*Try it*:
Print a faithful copy of the data below, word for word, with the pictures left out.

*Excerpted records*:

↓

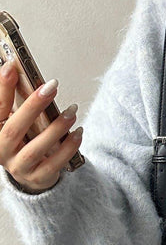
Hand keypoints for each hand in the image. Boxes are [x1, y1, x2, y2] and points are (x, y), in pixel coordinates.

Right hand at [0, 60, 82, 193]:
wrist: (32, 174)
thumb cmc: (26, 142)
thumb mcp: (19, 122)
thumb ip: (20, 103)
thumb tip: (20, 70)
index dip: (3, 88)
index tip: (12, 67)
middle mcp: (2, 151)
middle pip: (14, 128)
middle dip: (33, 106)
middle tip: (52, 87)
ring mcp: (19, 167)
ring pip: (36, 148)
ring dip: (56, 128)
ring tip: (72, 111)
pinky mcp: (38, 178)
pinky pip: (54, 163)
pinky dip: (68, 147)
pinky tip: (78, 133)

↑

*Answer for this exercise*:
Hand keypoints for each hand in the image. Boxes are [x1, y1, x2, y2] and points are (x, y), in pixel coordinates.

Right hand at [0, 60, 82, 193]:
wrist: (32, 174)
thumb cmc: (26, 142)
thumb mcp: (19, 122)
thumb ip: (20, 103)
thumb tip: (20, 70)
index dip: (3, 88)
index tip: (12, 67)
middle mcp: (2, 151)
middle pip: (14, 128)
middle dip: (33, 106)
middle tip: (52, 87)
ring mcp: (19, 167)
ring pip: (36, 148)
ring dip: (56, 128)
ring tip: (72, 111)
pinky mcp: (38, 178)
pinky pip: (54, 163)
pinky dip: (68, 147)
pinky tip: (78, 133)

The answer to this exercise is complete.